Text extract —
# # # # #
The music scene was much different at the time. I know we are talking about only fifteen or twelve years, or something like that, so it’s not really a long time, actually things have changed so much… We were always on our own, we always made what we made by paying our own money, sweat and strain. But it was cool, and finally it paid off a little bit, because we had our own satisfaction. Of course, music was completely different at the time, Internet came and downloads came. We have this old-box and we have all of the old band stuff inside and sometimes we look at it, and it’s really sad how you are losing contact with people nowadays. I mean in this box we have a lot of handwritten letters by the fans from the first years, the demo and the first album. Of course, now we have e-mails and stuff, but the fans are losing contact with the artists and also with the beauty of what was collecting, having your CDs, the booklet and the lyrics, or the picture-LP. This kind of stuff is dying now with digital downloads and it’s a pity; this is the main change. On the other hand, we are still on the run and still fighting.

MB: Talking about those letters and contact with fans, I recently enrolled in your forum again (I was a member years ago, but I had forgotten my password and username). I saw that you were pretty active on it and even have an “Ask the band” section where you pretty much answer everything.. Do you think this is important?
Yes, I think that it is very important that, if you can and have the time to do so, you keep in touch with the fans because at the end of the day you are here, playing, because of them. They listen to your music, they buy your CDs, they come to the gigs, and I think that we really owe them this, because the opportunity of being here and playing the music we like is because of them. I think it’s really important to have a place where we can answer the questions; the forum was a bit down last months and with the new website it is going to be refreshed and renewed, and we are going to make some interaction there, because although there is Facebook, Twitter and all kinds of sites nowadays, we are still going to try to make contact with our fans through our forum and our site and see what will happen. Maybe we’ll have some contests and give some free stuff to the fans and have this interaction. It’s really important to give the fans something like that.
# # # # #
Dataset extract —
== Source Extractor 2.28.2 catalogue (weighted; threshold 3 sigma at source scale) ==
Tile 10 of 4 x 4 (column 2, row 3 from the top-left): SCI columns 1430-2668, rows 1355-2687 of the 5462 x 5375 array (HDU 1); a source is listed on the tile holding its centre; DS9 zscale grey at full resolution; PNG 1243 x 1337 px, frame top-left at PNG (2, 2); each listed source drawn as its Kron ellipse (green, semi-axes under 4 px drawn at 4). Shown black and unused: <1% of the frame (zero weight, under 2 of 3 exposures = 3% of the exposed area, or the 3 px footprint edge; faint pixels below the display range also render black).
# # # # #
Problems to work on —
**1)** In the band interview, what does the speaker call the main change in the music scene?
**2)** Carry on the band interview from the point where it ends.
The data that comes after the text is separate material.

Responses —
**1)** Fans are losing the beauty of collecting CDs, booklets, lyrics, and picture-LPs, because that kind of collecting is dying with digital downloads.

**2)**
MB: Back when you started out you frequently used growls on the first two records, performed by Jarpen, your former guitar player. Nowadays they are very scarce, used only stylistically, for example at the end of “The Loser.” Is the reason for this the fact that the whole growl/clean thing has become somewhat cliché, or is there another reason?
Well, it’s just because if I sing like that I’d fuck up my voice! ……………No, I’m kidding  [laughs] Actually I think that we always put that kind of singing where we thought it was necessary. And I think that in the latest albums, especially Red Silent Tides, it wasn’t necessary at all. I remember that originally there were some more in that album, but in the end we just thought it was OK like that. I’m pretty confident that with the next material there is going to be something like that. I was writing some stuff that had some growls inside, so probably we will have some more in the future.

MB: In these early days of Elvenking you played a couple of gigs with Martin Walkyer (ex-Skyclad). Are you still in touch now, and is there a chance of any future collaboration?
Actually, yes. Sometimes we get in contact and write a couple of e-mails. He is a very cool guy and I really hope we are going to do some collaboration in the future. We always wanted to have him as a guest on an album of ours and I think it would be perfect. I mean, if we have a very cool folk metal song having Martin sing some stuff would be one of our dreams come true from back when we were small kids listening to Skyclad, loving his lyrics and his way of singing. So, I really hope so.

MB: Your second album, “Wyrd”, was released with Kleid replacing you on vocals. How do you feel about this record, and do you think it would have sounded different were you in the band?
Well of course it would have sounded different!
How do I feel about it? When they give me the CD to sign I put strange things in his face, like mustaches and stuff like that. This is how I feel about that album [laughs]. No, I’m kidding. I think that would have sounded differently, both for the singing and the sound. I don’t know if you were following the split at the time, they made this album and I was doing this other band called Leprechaun. As a matter of fact, I was recently listening to that and thought: “God damn, there are some really cool songs on this demo” (we made a demo at the time). I think that when I have the time I will definitely record those songs again, because I think that they really need to be published. They are really amazing, and I didn’t remember they were.
Anyway… I think that Wyrd would have been pretty different, maybe more folk metal oriented than it is. It is probably more power metal oriented that the first one. But, anyway, it’s cool. It’s another one of those old pictures and it’s OK.

MB: A torn one?
Yeah, I’m not in that picture unfortunately. But I’m in right now.

MB: There was also some rumor going on, I think I read an interview where Aydan said that you were planning to re-record some of the stuff. Is it still on?
It is something that we always think about, and it’s just a matter of time. We already recorded a couple of songs: we made “Jigsaw Puzzle,” which was a bonus track on Red Silent Tides, I think the Japanese version if I’m not wrong, and we also made the acoustic version of The Perpetual Knot, another bonus track on the acoustic album. But I think we will make something about Wyrd, because right now the band has its own sound and I think that it would be interesting for the people and the fans to hear the version of Wyrd with Elvenking sounding like it does now.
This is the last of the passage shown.